Indeed, it is often more costly for contractors to do business with the federal government, because of various tracking and reporting requirements, thereby justifying higher, yet still fair and reasonable, prices. This is especially the case when contractors' commercial sales dwarf their federal sales.

Second, the OIG seems to assume that the Schedule Program is a unilateral arrangement, whereby the GSA should and is permitted to dictate all the terms. This is not and should not be the standard. Rather, it is possible and completely conceivable that GSA had not maximized savings identified in preaward audits because contractors had well-developed and articulable reasons to reject the basis of such savings. The fact that the OIG is second-guessing the discretion of the GSA's bilaterally negotiated terms oversteps its authority. Not even courts are permitted to substitute their judgment for that of an agency. Why would the OIG be permitted to do so?

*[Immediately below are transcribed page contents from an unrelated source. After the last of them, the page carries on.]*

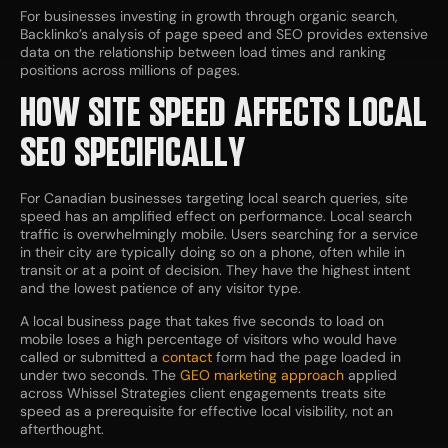
For businesses investing in growth through organic search,
Backlinko’s analysis of page speed and SEO provides extensive
data on the relationship between load times and ranking
positions across millions of pages.
HOW SITE SPEED AFFECTS LOCAL
SEO SPECIFICALLY
For Canadian businesses targeting local search queries, site
speed has an amplified effect on performance. Local search
traffic is overwhelmingly mobile. Users searching for a service
in their city are typically doing so on a phone, often while in
transit or at a point of decision. They have the highest intent
and the lowest patience of any visitor type.
A local business page that takes five seconds to load on
mobile loses a high percentage of visitors who would have
called or submitted a
contact
form had the page loaded in
under two seconds. The
GEO marketing approach
applied
across Whissel Strategies client engagements treats site
speed as a prerequisite for effective local visibility, not an
afterthought.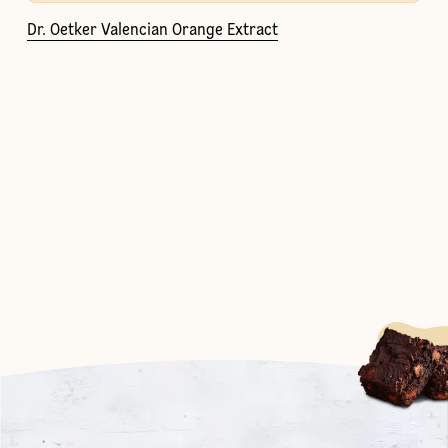
Dr. Oetker Valencian Orange Extract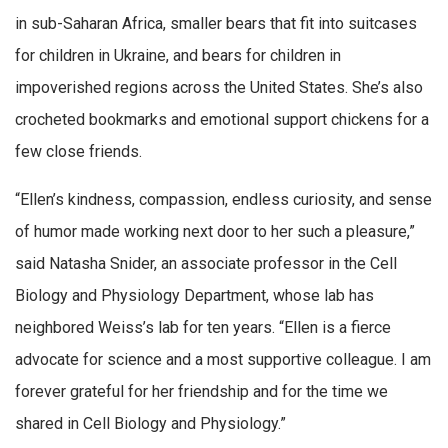
in sub-Saharan Africa, smaller bears that fit into suitcases
for children in Ukraine, and bears for children in
impoverished regions across the United States. She’s also
crocheted bookmarks and emotional support chickens for a
few close friends.
“Ellen’s kindness, compassion, endless curiosity, and sense
of humor made working next door to her such a pleasure,”
said Natasha Snider, an associate professor in the Cell
Biology and Physiology Department, whose lab has
neighbored Weiss’s lab for ten years. “Ellen is a fierce
advocate for science and a most supportive colleague. I am
forever grateful for her friendship and for the time we
shared in Cell Biology and Physiology.”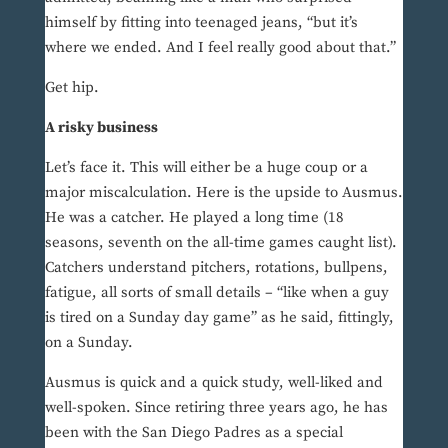
himself by fitting into teenaged jeans, “but it’s
where we ended. And I feel really good about that.”
Get hip.
A risky business
Let’s face it. This will either be a huge coup or a
major miscalculation. Here is the upside to Ausmus.
He was a catcher. He played a long time (18
seasons, seventh on the all-time games caught list).
Catchers understand pitchers, rotations, bullpens,
fatigue, all sorts of small details – “like when a guy
is tired on a Sunday day game” as he said, fittingly,
on a Sunday.
Ausmus is quick and a quick study, well-liked and
well-spoken. Since retiring three years ago, he has
been with the San Diego Padres as a special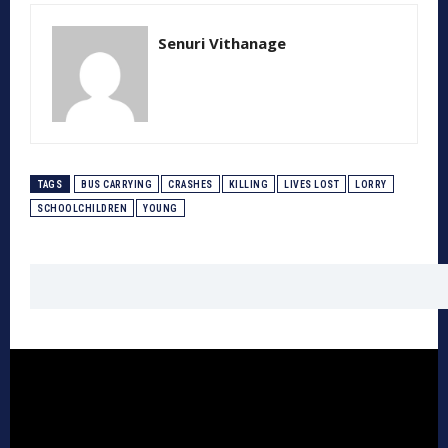
Senuri Vithanage
TAGS
BUS CARRYING
CRASHES
KILLING
LIVES LOST
LORRY
SCHOOLCHILDREN
YOUNG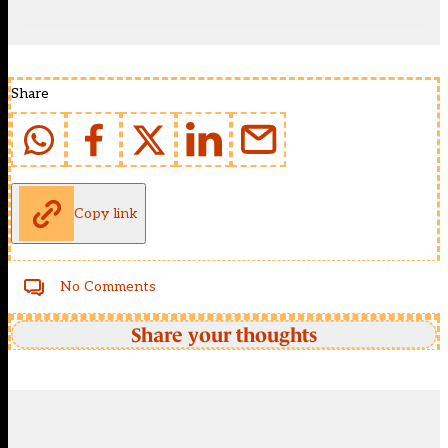
Share
Copy link
No Comments
Share your thoughts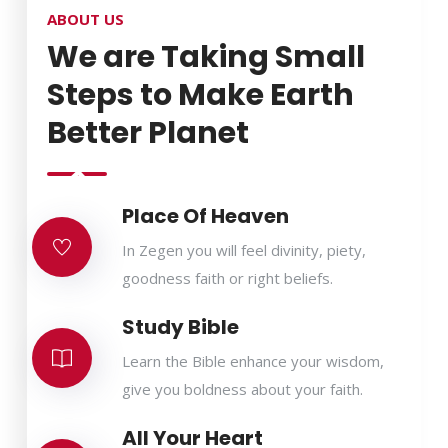
ABOUT US
We are Taking Small
Steps to Make Earth
Better Planet
Place Of Heaven
In Zegen you will feel divinity, piety,
goodness faith or right beliefs.
Study Bible
Learn the Bible enhance your wisdom,
give you boldness about your faith.
All Your Heart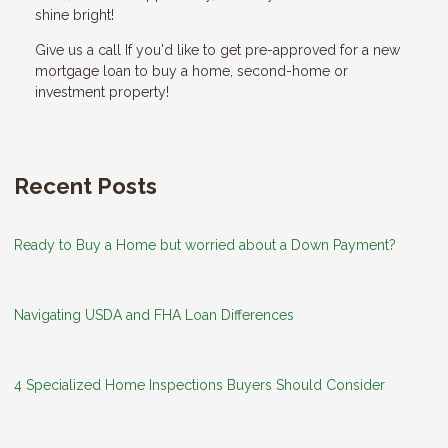
shine bright!
Give us a call If you'd like to get pre-approved for a new
mortgage loan to buy a home, second-home or
investment property!
Recent Posts
Ready to Buy a Home but worried about a Down Payment?
Navigating USDA and FHA Loan Differences
4 Specialized Home Inspections Buyers Should Consider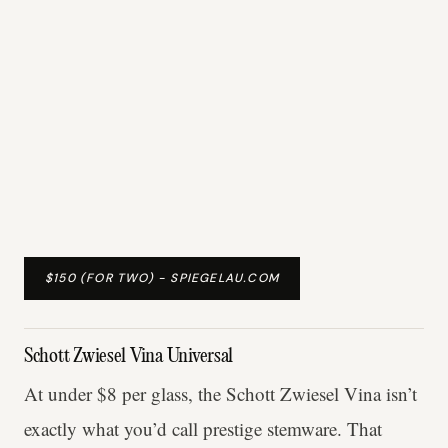
$150 (FOR TWO) - SPIEGELAU.COM
Schott Zwiesel Vina Universal
At under $8 per glass, the Schott Zwiesel Vina isn’t
exactly what you’d call prestige stemware. That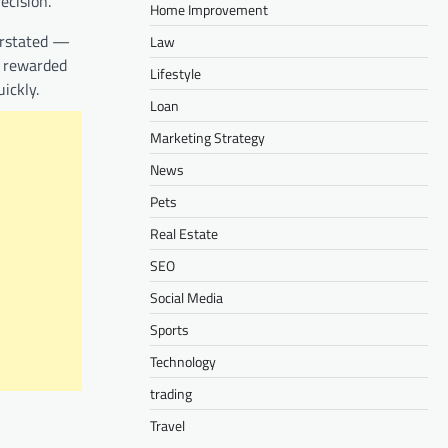
ecision.
Home Improvement
erstated —
Law
2 rewarded
Lifestyle
ickly.
Loan
Marketing Strategy
News
Pets
Real Estate
SEO
Social Media
Sports
Technology
trading
Travel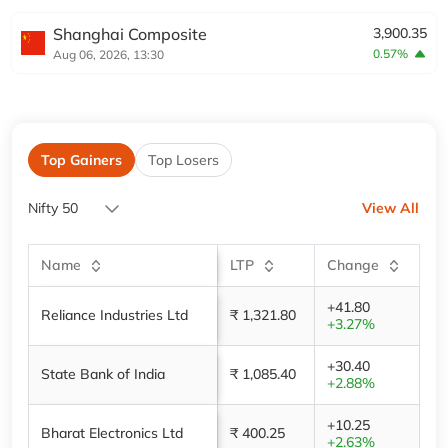
Shanghai Composite
3,900.35
0.57%
Aug 06, 2026, 13:30
Top Gainers
Top Losers
Nifty 50
View All
Name
LTP
Change
+41.80
Reliance Industries Ltd
₹ 1,321.80
+3.27%
+30.40
State Bank of India
₹ 1,085.40
+2.88%
+10.25
Bharat Electronics Ltd
₹ 400.25
+2.63%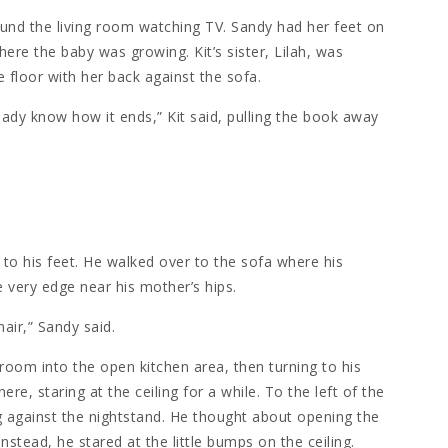
round the living room watching TV. Sandy had her feet on
here the baby was growing. Kit’s sister, Lilah, was
e floor with her back against the sofa.
eady know how it ends,” Kit said, pulling the book away
 to his feet. He walked over to the sofa where his
e very edge near his mother’s hips.
hair,” Sandy said.
g room into the open kitchen area, then turning to his
e, staring at the ceiling for a while. To the left of the
g against the nightstand. He thought about opening the
Instead, he stared at the little bumps on the ceiling.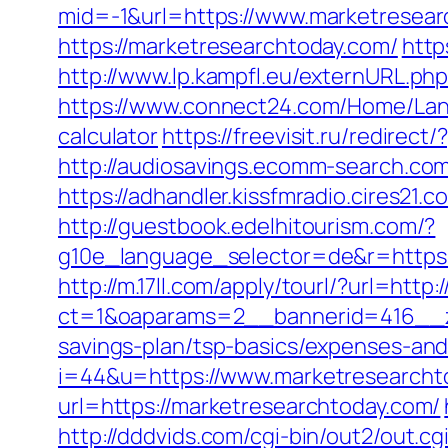
mid=-1&url=https://www.marketresear
https://marketresearchtoday.com/
http
http://www.lp.kampfl.eu/externURL.ph
https://www.connect24.com/Home/Lang
calculator
https://freevisit.ru/redire
http://audiosavings.ecomm-search.com/
https://adhandler.kissfmradio.cires21
http://guestbook.edelhitourism.com/?
g10e_language_selector=de&r=https
http://m.17ll.com/apply/tourl/?url=htt
ct=1&oaparams=2__bannerid=416__zo
savings-plan/tsp-basics/expenses-and
i=44&u=https://www.marketresearcht
url=https://marketresearchtoday.com/
http://dddvids.com/cgi-bin/out2/out.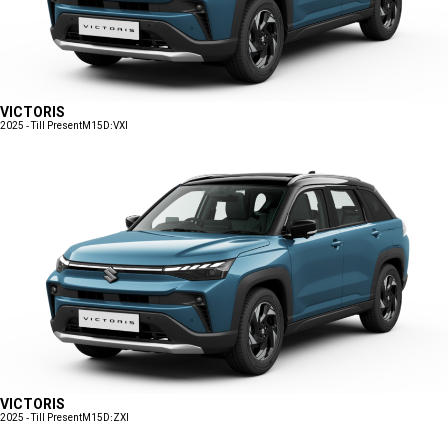
VICTORIS
2025 - Till Present
M15D:VXI
VICTORIS
2025 - Till Present
M15D:ZXI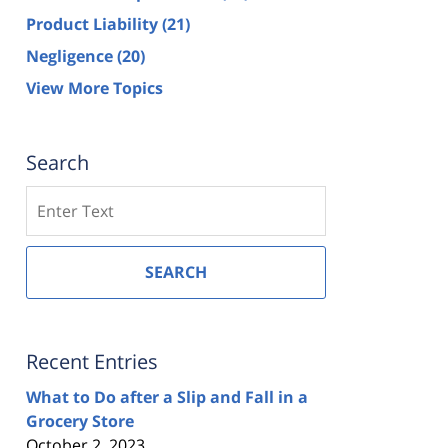
Product Liability
(21)
Negligence
(20)
View More Topics
Search
Search
SEARCH
Recent Entries
What to Do after a Slip and Fall in a
Grocery Store
October 2, 2023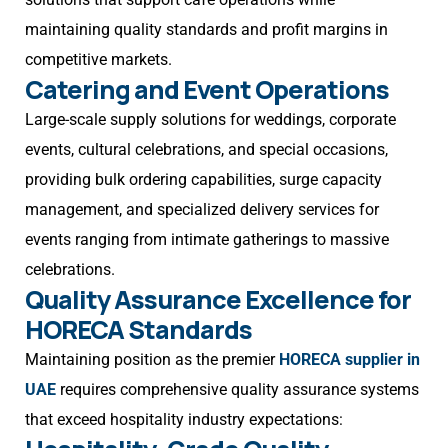
maintaining quality standards and profit margins in
competitive markets.
Catering and Event Operations
Large-scale supply solutions for weddings, corporate
events, cultural celebrations, and special occasions,
providing bulk ordering capabilities, surge capacity
management, and specialized delivery services for
events ranging from intimate gatherings to massive
celebrations.
Quality Assurance Excellence for
HORECA Standards
Maintaining position as the premier
HORECA supplier in
UAE
requires comprehensive quality assurance systems
that exceed hospitality industry expectations: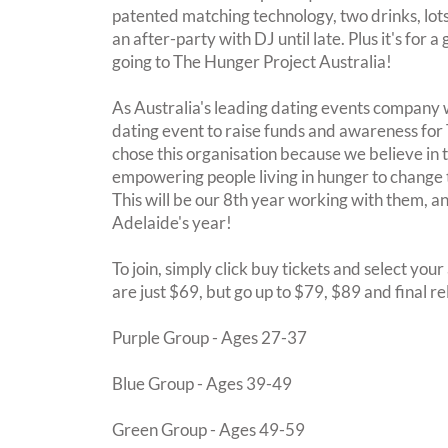
patented matching technology, two drinks, lots 
an after-party with DJ until late. Plus it's for 
going to The Hunger Project Australia!
As Australia's leading dating events company 
dating event to raise funds and awareness for
chose this organisation because we believe in
empowering people living in hunger to change 
This will be our 8th year working with them,
Adelaide's year!
To join, simply click buy tickets and select you
are just $69, but go up to $79, $89 and final r
Purple Group - Ages 27-37
Blue Group - Ages 39-49
Green Group - Ages 49-59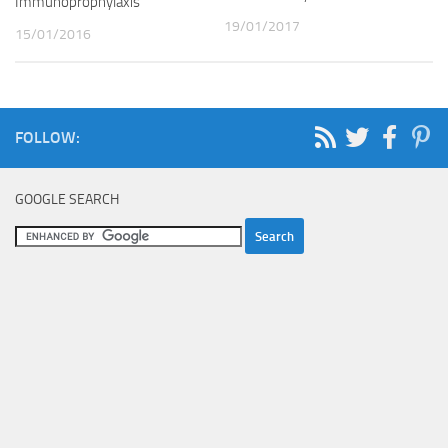
Immunoprophylaxis
19/01/2017
15/01/2016
FOLLOW:
GOOGLE SEARCH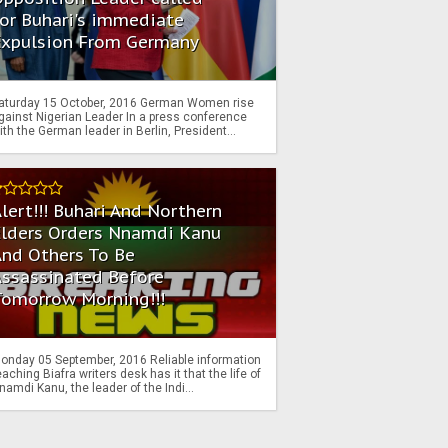
or Buhari's immediate
Expulsion From Germany
aturday 15 October, 2016 German Women rise
gainst Nigerian Leader In a press conference
ith the German leader in Berlin, President...
lert!!! Buhari And Northern
Elders Orders Nnamdi Kanu
nd Others To Be
Assassinated Before
Tomorrow Morning!!!
onday 05 September, 2016 Reliable information
eaching Biafra writers desk has it that the life of
namdi Kanu, the leader of the Indi...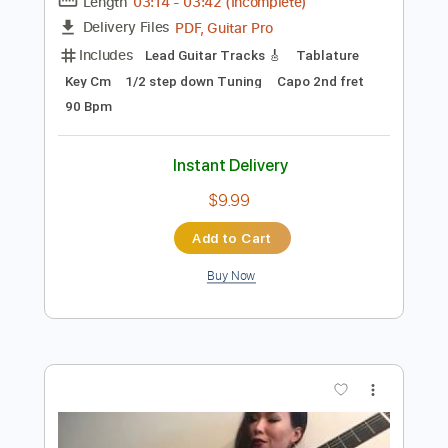
Instant Delivery
$9.99
Add to Cart
Buy Now
more_vert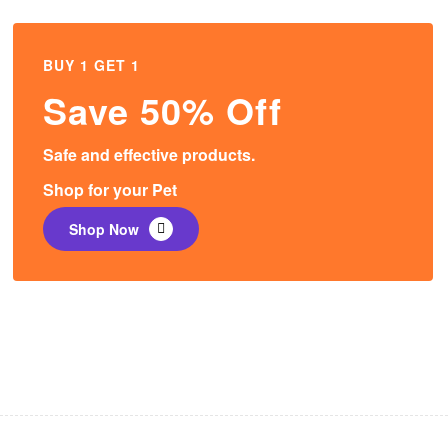
BUY 1 GET 1
Save 50% Off
Safe and effective products.
Shop for your Pet
Shop Now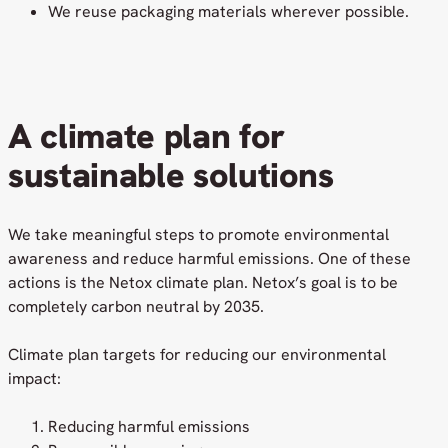
We reuse packaging materials wherever possible.
A climate plan for
sustainable solutions
We take meaningful steps to promote environmental
awareness and reduce harmful emissions. One of these
actions is the Netox climate plan. Netox’s goal is to be
completely carbon neutral by 2035.
Climate plan targets for reducing our environmental
impact:
Reducing harmful emissions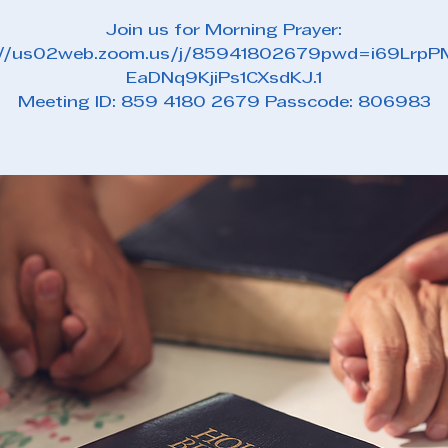
Join us for Morning Prayer:
://us02web.zoom.us/j/85941802679pwd=i69Lrp
EaDNq9KjiPs1CXsdKJ.1
Meeting ID: 859 4180 2679 Passcode: 806983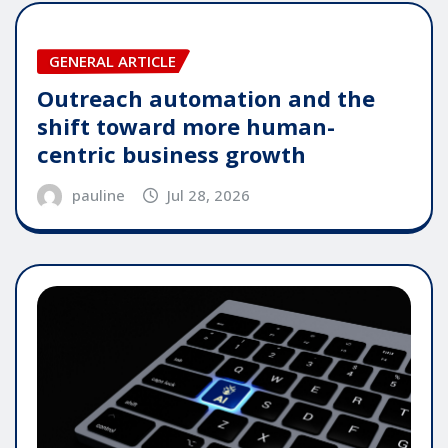
GENERAL ARTICLE
Outreach automation and the
shift toward more human-
centric business growth
pauline
Jul 28, 2026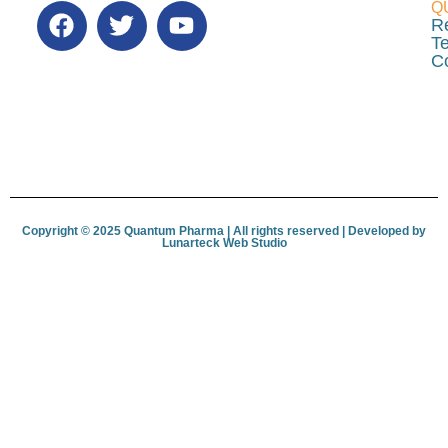
Q
R
Te
C
Copyright © 2025 Quantum Pharma | All rights reserved | Developed by
Lunar­teck Web Studio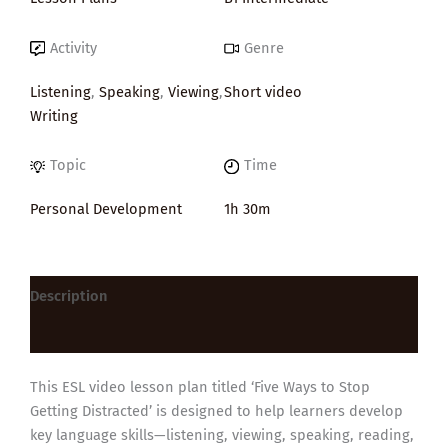
Activity
Genre
Listening
,
Speaking
,
Viewing
,
Short video
Writing
Topic
Time
Personal Development
1h 30m
Description
Reviews (0)
This ESL video lesson plan titled ‘Five Ways to Stop
Getting Distracted’ is designed to help learners develop
key language skills—listening, viewing, speaking, reading,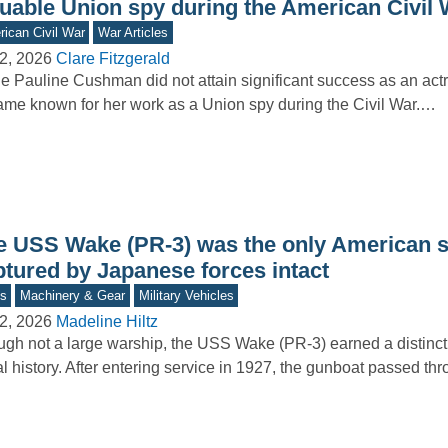
luable Union spy during the American Civil 
ican Civil War
War Articles
2, 2026
Clare Fitzgerald
e Pauline Cushman did not attain significant success as an act
me known for her work as a Union spy during the Civil War.…
e USS Wake (PR-3) was the only American s
ptured by Japanese forces intact
s
Machinery & Gear
Military Vehicles
2, 2026
Madeline Hiltz
gh not a large warship, the USS Wake (PR-3) earned a distincti
l history. After entering service in 1927, the gunboat passed t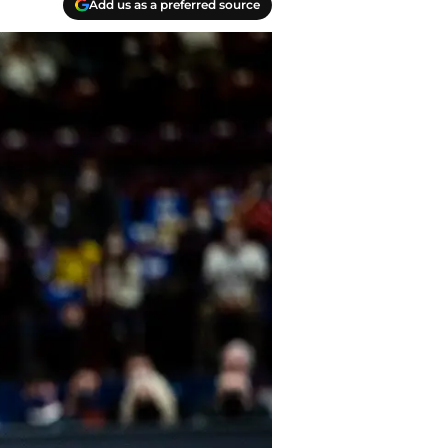
Add us as a preferred source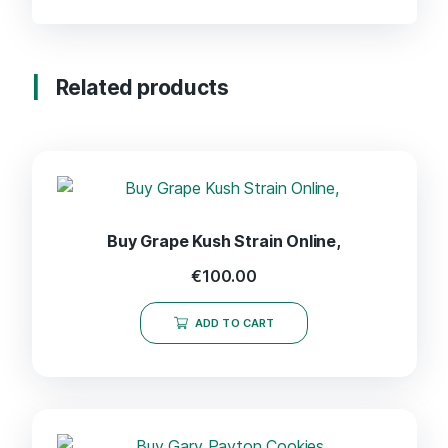
Related products
Buy Grape Kush Strain Online,
€
100.00
ADD TO CART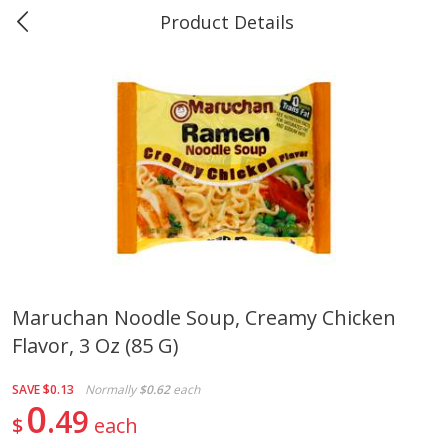
Product Details
Marine and Industrial Services -
Market Basket Port Neches, TX
Produce
610
more
Maruchan Noodle Soup, Creamy Chicken
Flavor, 3 Oz (85 G)
1 Rose Vase
12 Rose Bouquet
SAVE
$0.13
Normally
$0.62
each
0
49
$
each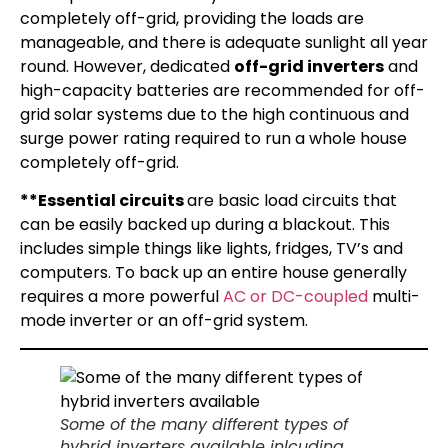
completely off-grid, providing the loads are
manageable, and there is adequate sunlight all year
round. However, dedicated
off-grid inverters
and
high-capacity batteries are recommended for off-
grid solar systems due to the high continuous and
surge power rating required to run a whole house
completely off-grid.
**Essential circuits
are basic load circuits that
can be easily backed up during a blackout. This
includes simple things like lights, fridges, TV’s and
computers. To back up an entire house generally
requires a more powerful
AC or DC-coupled
multi-
mode inverter or an off-grid system.
Some of the many different types of
hybrid inverters available inlcuding,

What Does This Mean for Contractors?

While the GSA is moving away from the use of a CSP and has significantly blunted the teeth of the PRC under its new transactional data reporting (TDR) pilot program, this pilot program has only recently begun on a limited number of Schedules, and the vast majority of Schedule contractors have yet to convert to the TDR program. As a result, the added pressure on GSA from the OIG Memo will likely drive contracting officers to look for and report even the smallest of perceived noncompliances. Furthermore, negotiations could become formulaic, focused only on best pricing, and devoid of judgment and rationed trade-offs. This Memo could mean more difficult and less reasoned partners in GSA.

What You Can Do to Protect Yourself

There is unfortunately a long history of Schedule contractors paying hefty fines and penalties for Schedule noncompliance. While the TDR program is slowly implemented across the Schedule Program, it appears increased scrutiny, oversight, and enforcement could be on their way. As a result, contractors should consider:

  • Performing an audit of their compliance with Schedule terms and conditions. While finding noncompliances is never enjoyable, uncovering these issues early typically better enables the contractor to correct such issues and minimize harm. Ideally, these reviews are done by counsel or at counsel's direction to maintain attorney-client privilege protections.
  • Disclosing noncompliance prior to being audited. Not only is the disclosure of most noncompliances required under the terms of Schedule contracts (see FAR 52.203-13), by disclosing an issue first, the contractor forecloses the possibility of a whistleblower lawsuit. Furthermore, disclosure by the contractor, as opposed to discovery by the GSA, customer agency, or OIG, typically better positions the contractor for settlement and avoiding debilitating actions, such as a referral for suspension or debarment.
  • Negotiating more favorable or management terms. Often contractors seek the path of least resistance to get on Schedule; however, this strategy can lead to unfavorable terms and/or terms that are difficult or time consuming to administer. Consider whether more favorable or manageable terms are possible in order to ease the compliance burden.
  • Ensuring that those assigned to GSA compliance understand its requirements. To avoid noncompliance altogether, it is critical for contractors to assign Schedule contract responsibilities to persons who understand the company's Schedule contract and ideally have experience with the Schedule Program. Furthermore, it is imperative that others, whose responsibilities touch on or impact the Schedule contract, have periodic training that instructs them on compliance issues appropriate to their job responsibilities.